*Task to complete:* Rewrite every one of the rows below, putting "collected by" wherever "collectors" appears and leaving all else unchanged.

[Source data]
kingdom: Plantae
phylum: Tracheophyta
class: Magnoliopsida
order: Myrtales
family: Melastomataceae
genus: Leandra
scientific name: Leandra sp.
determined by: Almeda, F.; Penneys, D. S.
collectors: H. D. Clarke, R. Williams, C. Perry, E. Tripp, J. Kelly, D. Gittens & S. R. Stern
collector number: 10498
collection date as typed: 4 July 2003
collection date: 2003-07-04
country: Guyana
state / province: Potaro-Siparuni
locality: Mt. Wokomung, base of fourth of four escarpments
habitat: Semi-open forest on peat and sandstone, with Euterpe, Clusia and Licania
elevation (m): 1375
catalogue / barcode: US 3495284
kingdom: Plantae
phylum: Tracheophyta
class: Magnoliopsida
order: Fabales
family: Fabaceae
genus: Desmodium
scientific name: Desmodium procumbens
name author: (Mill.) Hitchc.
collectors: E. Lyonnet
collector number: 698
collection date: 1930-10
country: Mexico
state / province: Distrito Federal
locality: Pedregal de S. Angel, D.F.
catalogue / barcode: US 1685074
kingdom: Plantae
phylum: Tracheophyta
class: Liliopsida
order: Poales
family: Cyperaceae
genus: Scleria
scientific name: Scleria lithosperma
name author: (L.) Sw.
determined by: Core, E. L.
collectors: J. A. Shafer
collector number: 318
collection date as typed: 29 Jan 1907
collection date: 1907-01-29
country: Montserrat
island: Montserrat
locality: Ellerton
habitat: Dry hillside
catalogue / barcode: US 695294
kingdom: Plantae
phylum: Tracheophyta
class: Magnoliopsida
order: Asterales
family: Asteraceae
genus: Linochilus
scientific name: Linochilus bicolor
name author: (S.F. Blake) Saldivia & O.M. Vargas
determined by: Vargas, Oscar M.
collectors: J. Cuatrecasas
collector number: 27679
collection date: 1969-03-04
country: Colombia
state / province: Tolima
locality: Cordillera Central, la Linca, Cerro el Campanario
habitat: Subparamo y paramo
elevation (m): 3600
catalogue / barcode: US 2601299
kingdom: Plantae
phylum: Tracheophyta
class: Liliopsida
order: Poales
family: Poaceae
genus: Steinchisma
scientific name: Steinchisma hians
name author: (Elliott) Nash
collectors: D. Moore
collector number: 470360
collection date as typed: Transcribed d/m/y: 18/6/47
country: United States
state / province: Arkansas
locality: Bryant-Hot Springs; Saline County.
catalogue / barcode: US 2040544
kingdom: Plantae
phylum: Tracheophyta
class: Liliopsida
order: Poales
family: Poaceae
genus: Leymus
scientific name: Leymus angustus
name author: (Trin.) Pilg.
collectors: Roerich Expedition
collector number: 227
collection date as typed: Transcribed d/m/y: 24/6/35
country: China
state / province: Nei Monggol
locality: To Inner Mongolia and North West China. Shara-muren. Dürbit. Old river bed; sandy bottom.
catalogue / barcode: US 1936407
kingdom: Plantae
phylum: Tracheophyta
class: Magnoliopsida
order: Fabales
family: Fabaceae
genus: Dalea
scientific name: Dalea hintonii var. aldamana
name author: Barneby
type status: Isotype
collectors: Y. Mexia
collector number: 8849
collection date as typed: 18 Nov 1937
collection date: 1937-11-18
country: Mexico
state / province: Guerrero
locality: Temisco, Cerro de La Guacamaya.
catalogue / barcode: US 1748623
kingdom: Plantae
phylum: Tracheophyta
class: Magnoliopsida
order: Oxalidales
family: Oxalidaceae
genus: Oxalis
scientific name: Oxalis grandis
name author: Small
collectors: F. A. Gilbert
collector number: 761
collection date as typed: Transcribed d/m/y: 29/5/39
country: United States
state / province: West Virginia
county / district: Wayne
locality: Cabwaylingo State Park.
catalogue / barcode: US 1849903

*Final result:*
kingdom: Plantae
phylum: Tracheophyta
class: Magnoliopsida
order: Myrtales
family: Melastomataceae
genus: Leandra
scientific name: Leandra sp.
determined by: Almeda, F.; Penneys, D. S.
collected by: H. D. Clarke, R. Williams, C. Perry, E. Tripp, J. Kelly, D. Gittens & S. R. Stern
collector number: 10498
collection date as typed: 4 July 2003
collection date: 2003-07-04
country: Guyana
state / province: Potaro-Siparuni
locality: Mt. Wokomung, base of fourth of four escarpments
habitat: Semi-open forest on peat and sandstone, with Euterpe, Clusia and Licania
elevation (m): 1375
catalogue / barcode: US 3495284
kingdom: Plantae
phylum: Tracheophyta
class: Magnoliopsida
order: Fabales
family: Fabaceae
genus: Desmodium
scientific name: Desmodium procumbens
name author: (Mill.) Hitchc.
collected by: E. Lyonnet
collector number: 698
collection date: 1930-10
country: Mexico
state / province: Distrito Federal
locality: Pedregal de S. Angel, D.F.
catalogue / barcode: US 1685074
kingdom: Plantae
phylum: Tracheophyta
class: Liliopsida
order: Poales
family: Cyperaceae
genus: Scleria
scientific name: Scleria lithosperma
name author: (L.) Sw.
determined by: Core, E. L.
collected by: J. A. Shafer
collector number: 318
collection date as typed: 29 Jan 1907
collection date: 1907-01-29
country: Montserrat
island: Montserrat
locality: Ellerton
habitat: Dry hillside
catalogue / barcode: US 695294
kingdom: Plantae
phylum: Tracheophyta
class: Magnoliopsida
order: Asterales
family: Asteraceae
genus: Linochilus
scientific name: Linochilus bicolor
name author: (S.F. Blake) Saldivia & O.M. Vargas
determined by: Vargas, Oscar M.
collected by: J. Cuatrecasas
collector number: 27679
collection date: 1969-03-04
country: Colombia
state / province: Tolima
locality: Cordillera Central, la Linca, Cerro el Campanario
habitat: Subparamo y paramo
elevation (m): 3600
catalogue / barcode: US 2601299
kingdom: Plantae
phylum: Tracheophyta
class: Liliopsida
order: Poales
family: Poaceae
genus: Steinchisma
scientific name: Steinchisma hians
name author: (Elliott) Nash
collected by: D. Moore
collector number: 470360
collection date as typed: Transcribed d/m/y: 18/6/47
country: United States
state / province: Arkansas
locality: Bryant-Hot Springs; Saline County.
catalogue / barcode: US 2040544
kingdom: Plantae
phylum: Tracheophyta
class: Liliopsida
order: Poales
family: Poaceae
genus: Leymus
scientific name: Leymus angustus
name author: (Trin.) Pilg.
collected by: Roerich Expedition
collector number: 227
collection date as typed: Transcribed d/m/y: 24/6/35
country: China
state / province: Nei Monggol
locality: To Inner Mongolia and North West China. Shara-muren. Dürbit. Old river bed; sandy bottom.
catalogue / barcode: US 1936407
kingdom: Plantae
phylum: Tracheophyta
class: Magnoliopsida
order: Fabales
family: Fabaceae
genus: Dalea
scientific name: Dalea hintonii var. aldamana
name author: Barneby
type status: Isotype
collected by: Y. Mexia
collector number: 8849
collection date as typed: 18 Nov 1937
collection date: 1937-11-18
country: Mexico
state / province: Guerrero
locality: Temisco, Cerro de La Guacamaya.
catalogue / barcode: US 1748623
kingdom: Plantae
phylum: Tracheophyta
class: Magnoliopsida
order: Oxalidales
family: Oxalidaceae
genus: Oxalis
scientific name: Oxalis grandis
name author: Small
collected by: F. A. Gilbert
collector number: 761
collection date as typed: Transcribed d/m/y: 29/5/39
country: United States
state / province: West Virginia
county / district: Wayne
locality: Cabwaylingo State Park.
catalogue / barcode: US 1849903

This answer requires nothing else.